B.A.T. II v3.2 (2004)

The Hasbro 12 inch Joe figures of the 2000’s era included their share of hits and misses. Presumably as a cost-cutting measure, quite a few of the figures featured molded shirts rather than cloth. I always thought the look was cheap and knockoff-ish. A few, like Wild Bill, Bazooka, Agent Faces and Spirit actually received fully cloth costumes and were quite well done.

The 12 inch scale is a perfect medium to make a really effective BAT figure. This version, from the Valor vs. Venom series, stands out as one of my favorite and most detailed 12 inch Hasbro Joe molds in recent memory. The often too-skinny arm design of the time works well in this situation, as this version of the BAT is more robotic than the ’86 design.
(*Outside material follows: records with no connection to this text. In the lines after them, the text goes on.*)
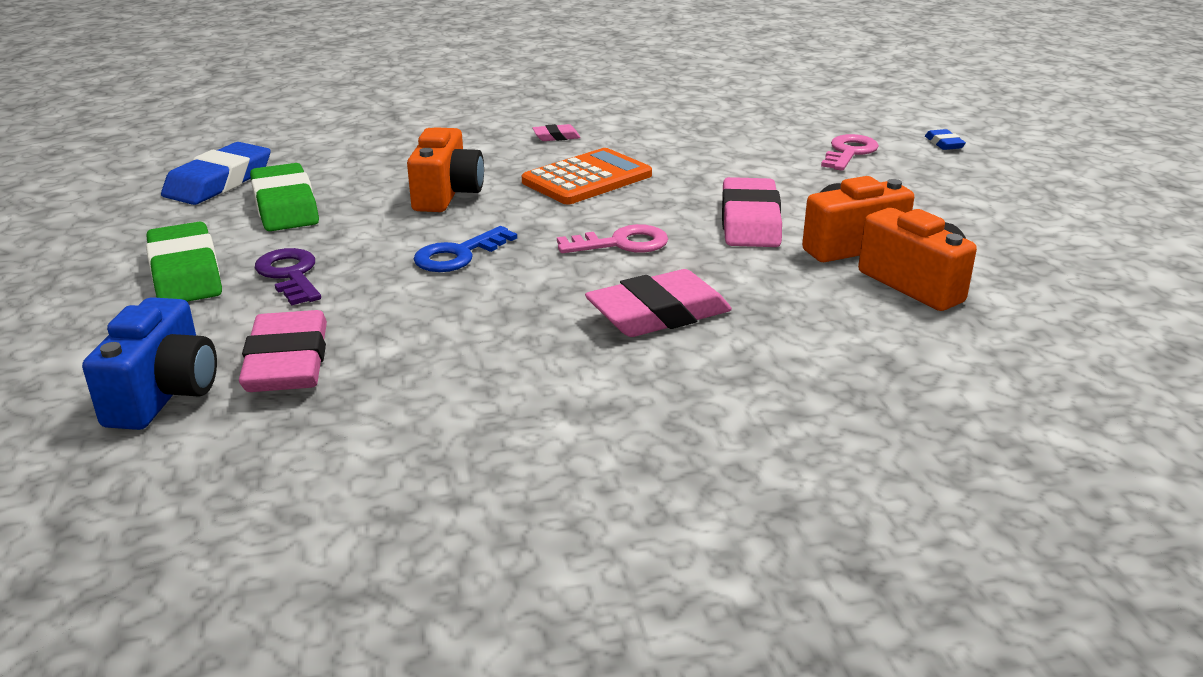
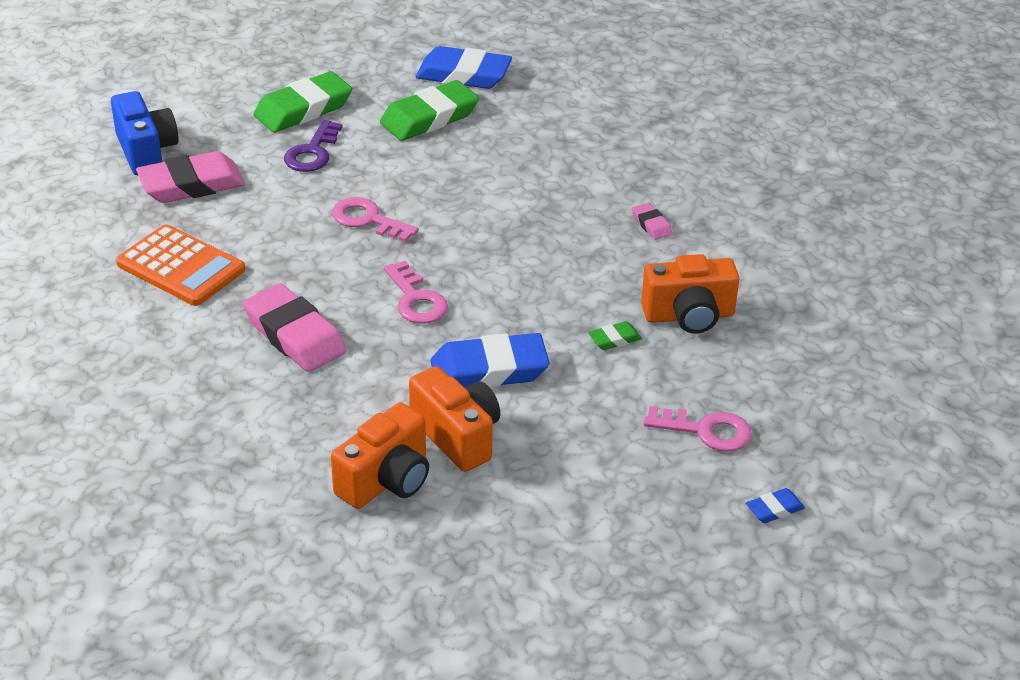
camera: 75 degrees right, 10 degrees up
blue camera [82,297,217,430] -> blue camera turned 105 degrees counterclockwise [111,91,179,175]
purple key [255,248,321,306] -> purple key turned 150 degrees clockwise [284,120,342,172]
orange camera [407,127,484,212] -> orange camera moved to [641,254,740,334]
blue key [414,226,517,272] -> pink key [332,197,419,242]
orange calculator [522,148,652,205] -> orange calculator moved to [116,224,245,306]
pink eraser [722,177,782,247] -> blue eraser [431,333,550,388]
none -> green eraser [588,321,642,350]

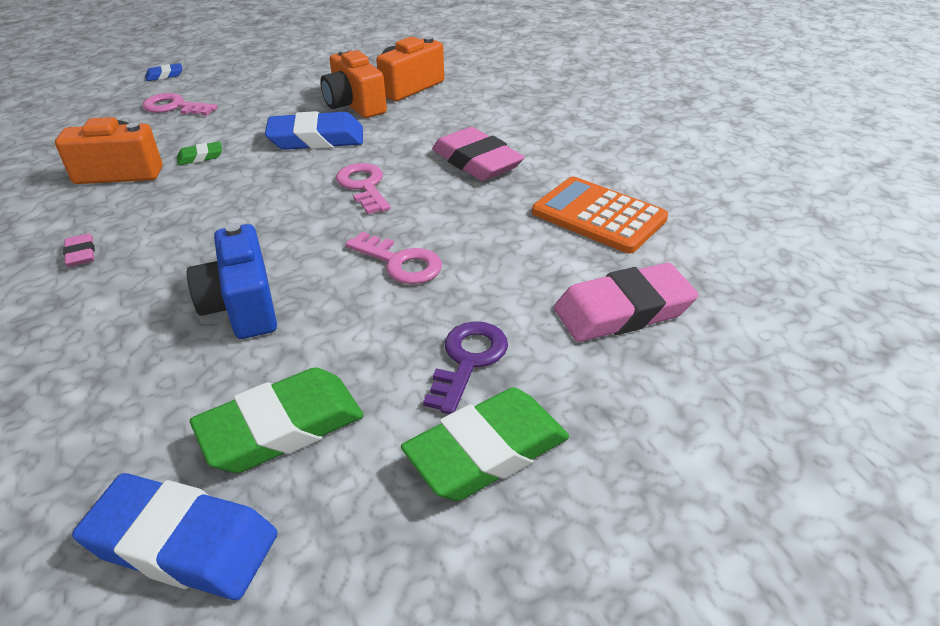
camera: 175 degrees left, 0 degrees up
blue camera [111,91,179,175] -> blue camera moved to [187,223,277,339]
The snap-on elbow joints are a very effective way of incorporating the traditional interchangeable BAT arm weapons. Though the figure doesn’t have a backpack to store the extra arm units, Hasbro helpfully inlcluded an elastic loop on the trousers. Not the perfect solution, but workable. As a fan of the Evil Dead films, I can totally get behind a figure with a removable chainsaw arm weapon. It’s BAT Ash! Finally, not since Tracker have we seen a pair of atomic kicks like the BAT is sporting–complete with robo-laces!

Hopefully Sideshow will get around to making their own 12 inch interpretation of the classic BAT design. I would definitely be on board for that figure.


  • Hasbro once gave us Mike Power, the Atomic Man and Bulletman, so a human/B.A.T. hybrid doesn’t sound too farfetched. But for some strange reason, the RAH 12” figures have always bombed much like the 70’s Adventure Team superheroes did before them. There’s something about the size range which apparently only works when there’s a generic military or action/adventure theme involved.

    • 12 inch Joes never seem to work at retail anymore. Their last hurrah was in the 90’s when 12″ figures where everywhere. I think their legacy is the reason Hasbro keeps trying them. Recently they did generic military guys but that was a short lived line. The audience just isn’t there anymore. Most serious 12″ ethusiasts moved on to other brands and the rise of plastic and production cost push their price point farther away from general consumers.